Spatial grounding data =>
▼

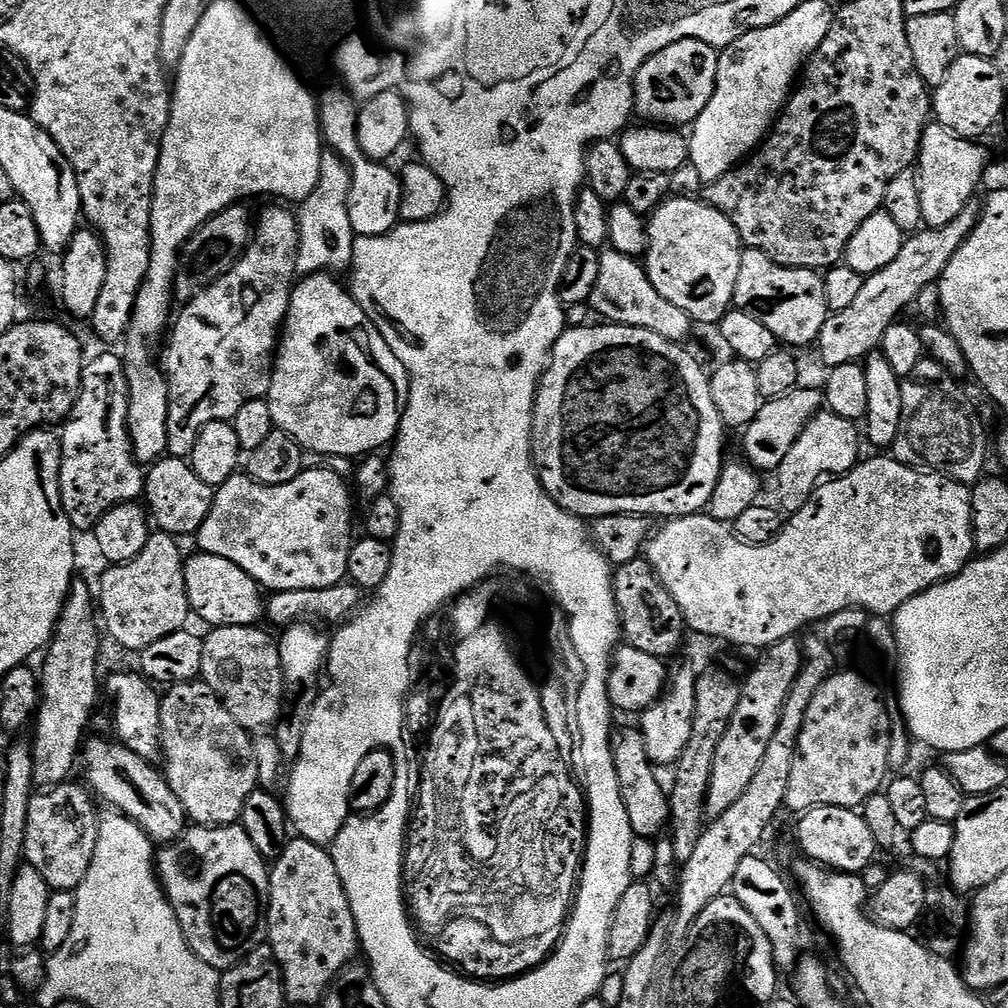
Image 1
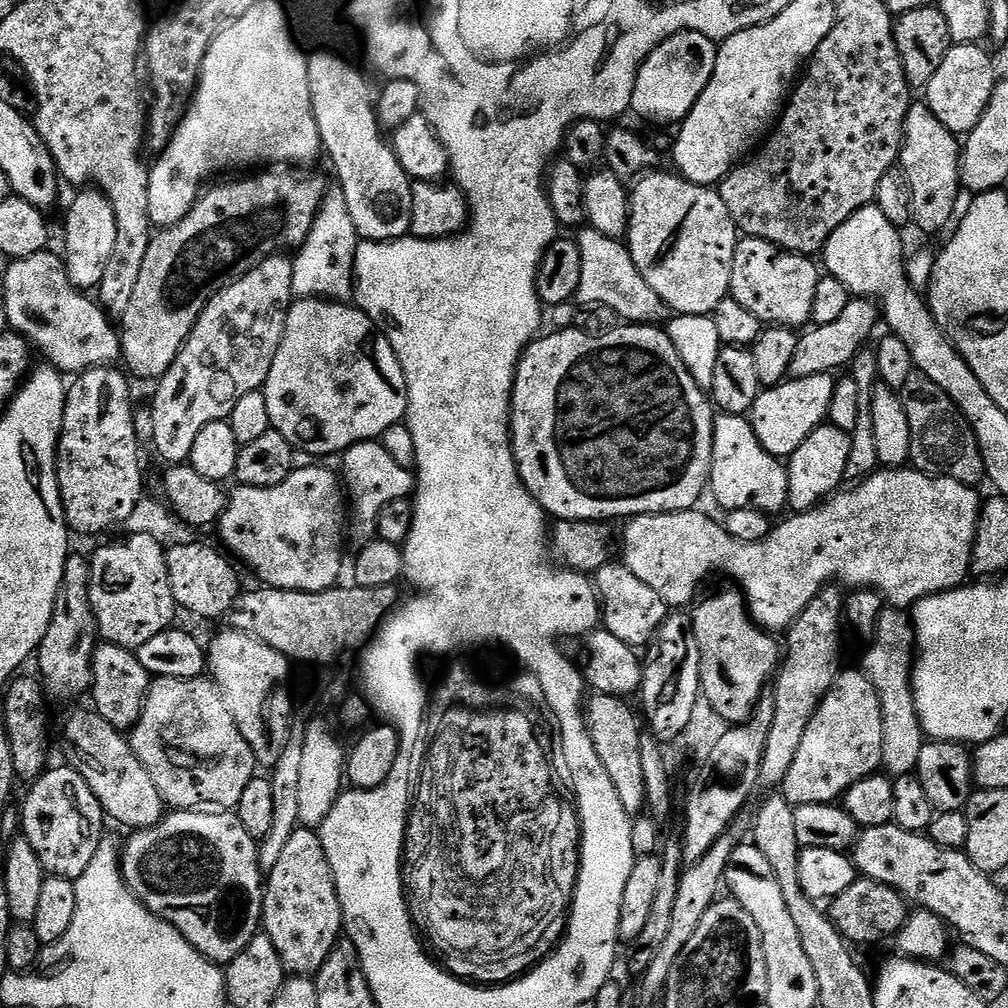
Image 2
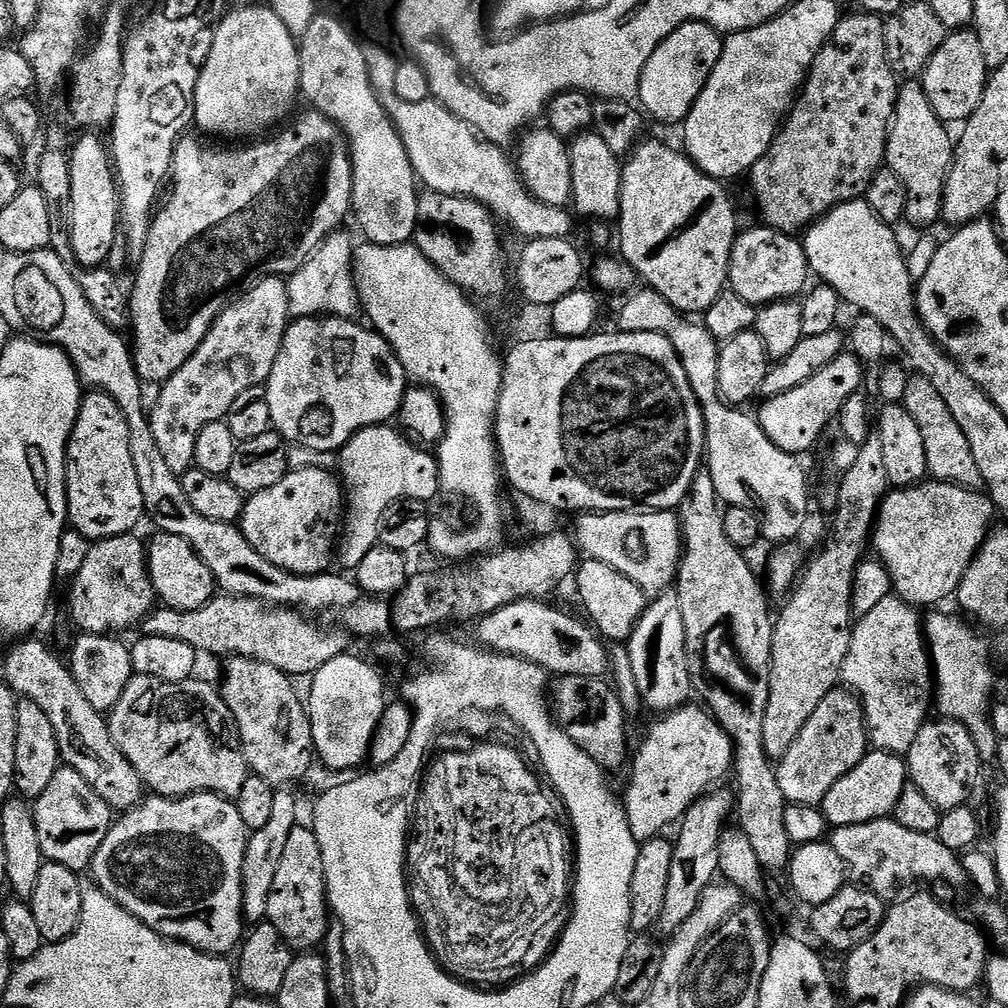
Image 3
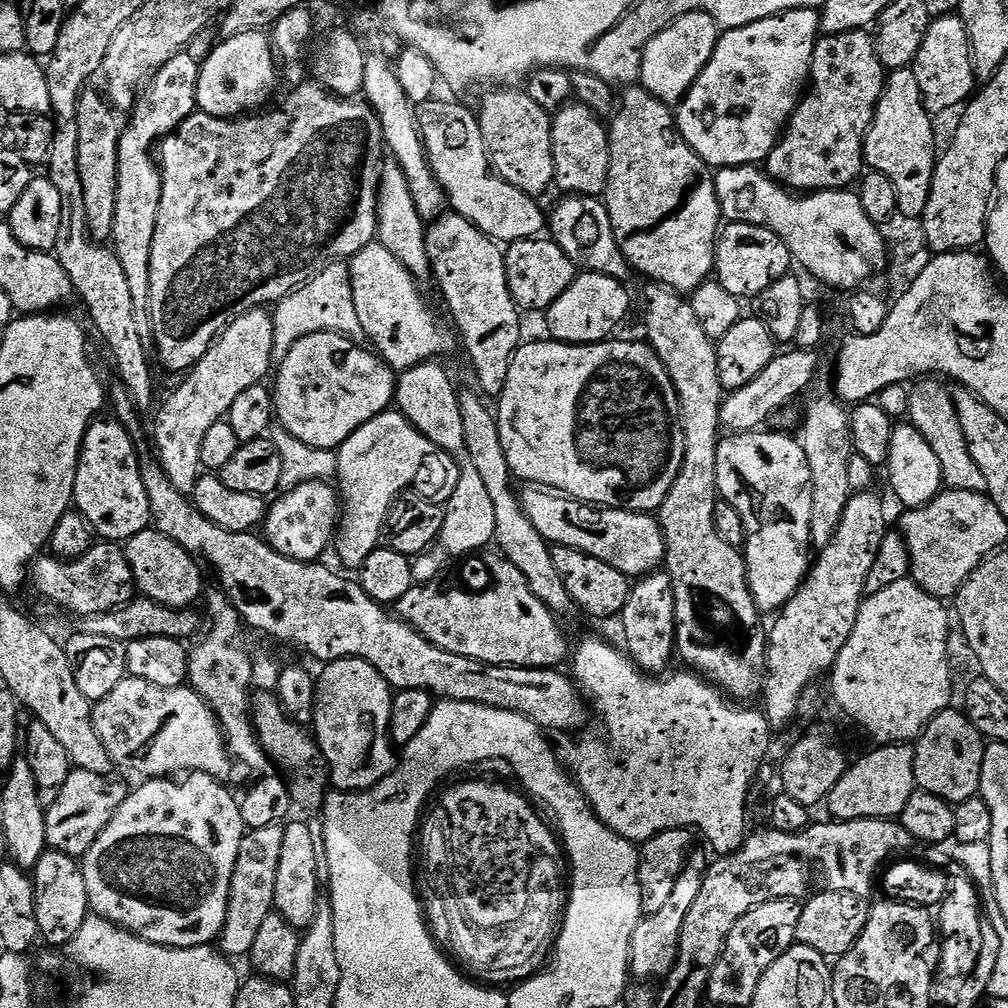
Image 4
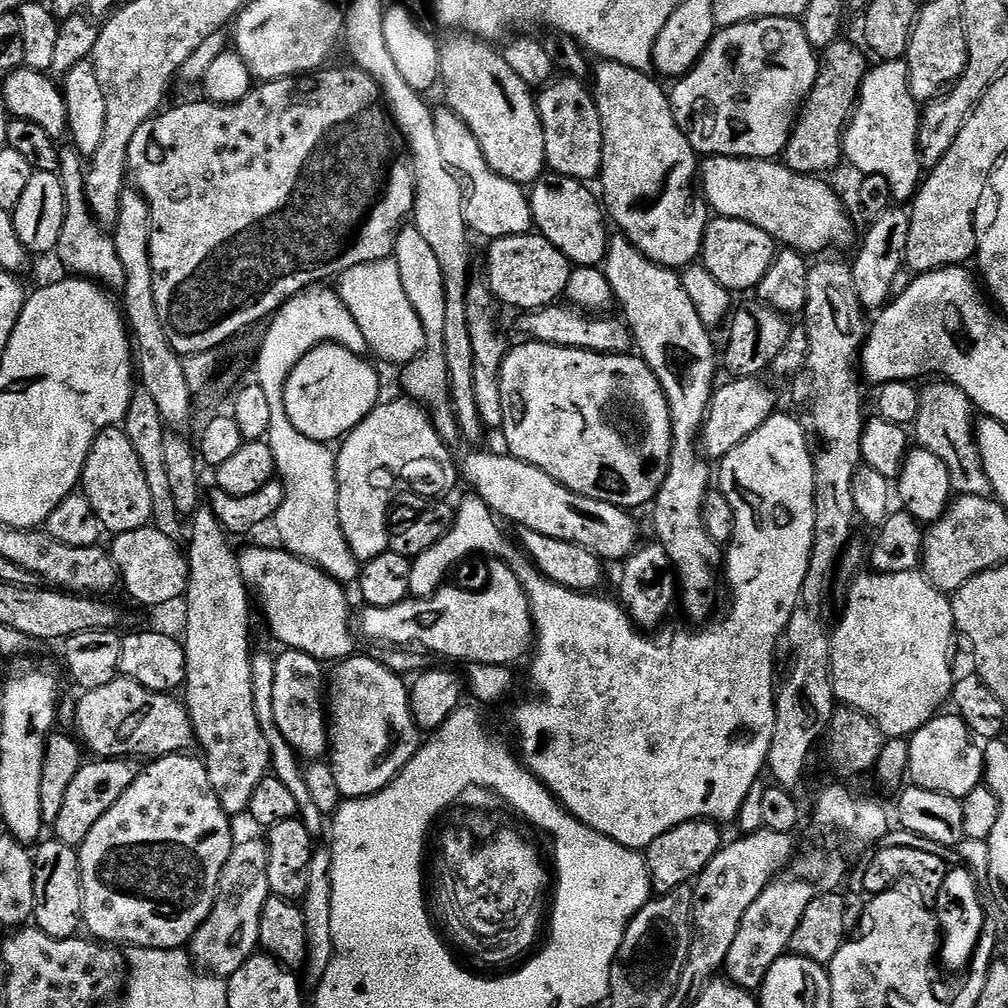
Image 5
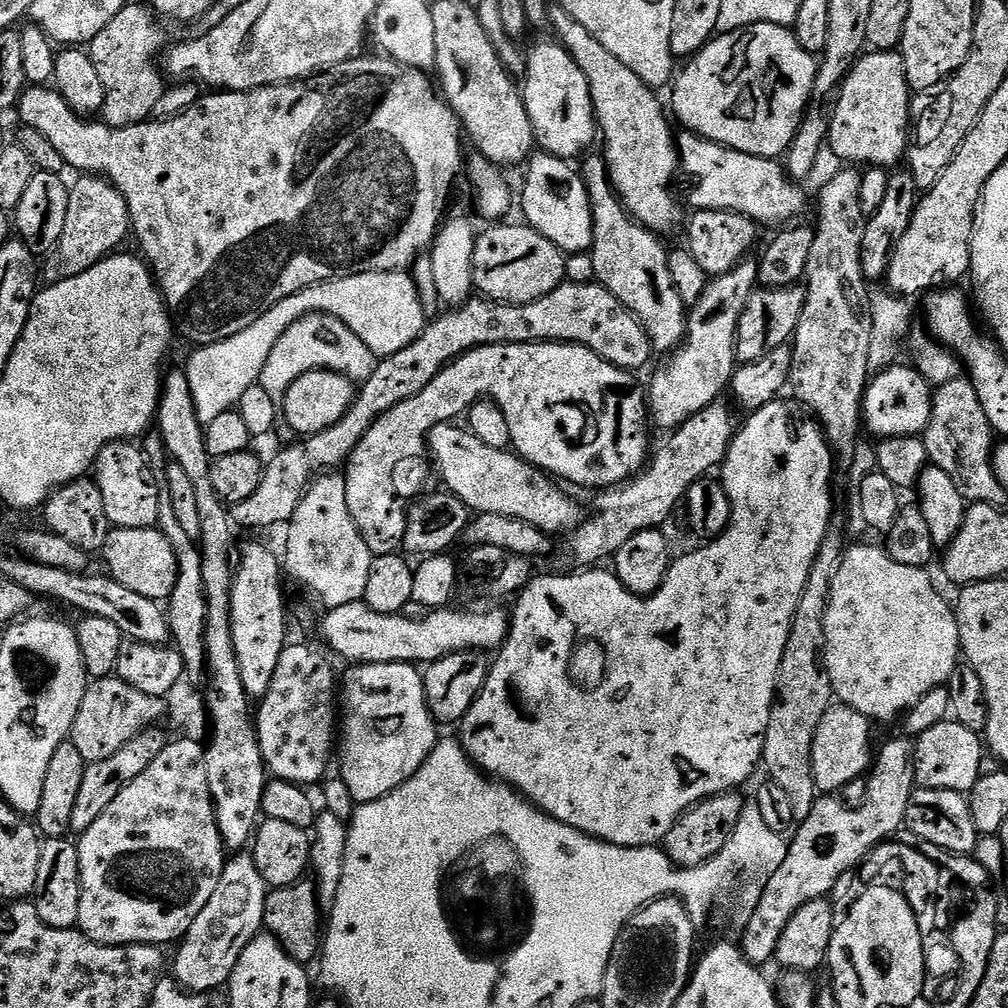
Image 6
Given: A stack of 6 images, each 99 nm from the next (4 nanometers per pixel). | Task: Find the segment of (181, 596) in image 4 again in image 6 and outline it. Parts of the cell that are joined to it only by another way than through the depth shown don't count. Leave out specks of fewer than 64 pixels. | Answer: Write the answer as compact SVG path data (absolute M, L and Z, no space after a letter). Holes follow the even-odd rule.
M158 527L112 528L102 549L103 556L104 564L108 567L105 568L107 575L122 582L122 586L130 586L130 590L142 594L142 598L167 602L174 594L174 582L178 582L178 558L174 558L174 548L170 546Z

▲

Task description => Every entry must be retyped exactly, with the pictures removed.

Task response =>
Image 1
Image 2
Image 3
Image 4
Image 5
Image 6
Given: A stack of 6 images, each 99 nm from the next (4 nanometers per pixel). | Task: Find the segment of (181, 596) in image 4 again in image 6 and outline it. Parts of the cell that are joined to it only by another way than through the depth shown don't count. Leave out specks of fewer than 64 pixels. | Answer: Write the answer as compact SVG path data (absolute M, L and Z, no space after a letter). Holes follow the even-odd rule.
M158 527L112 528L102 549L103 556L104 564L108 567L105 568L107 575L122 582L122 586L130 586L130 590L142 594L142 598L167 602L174 594L174 582L178 582L178 558L174 558L174 548L170 546Z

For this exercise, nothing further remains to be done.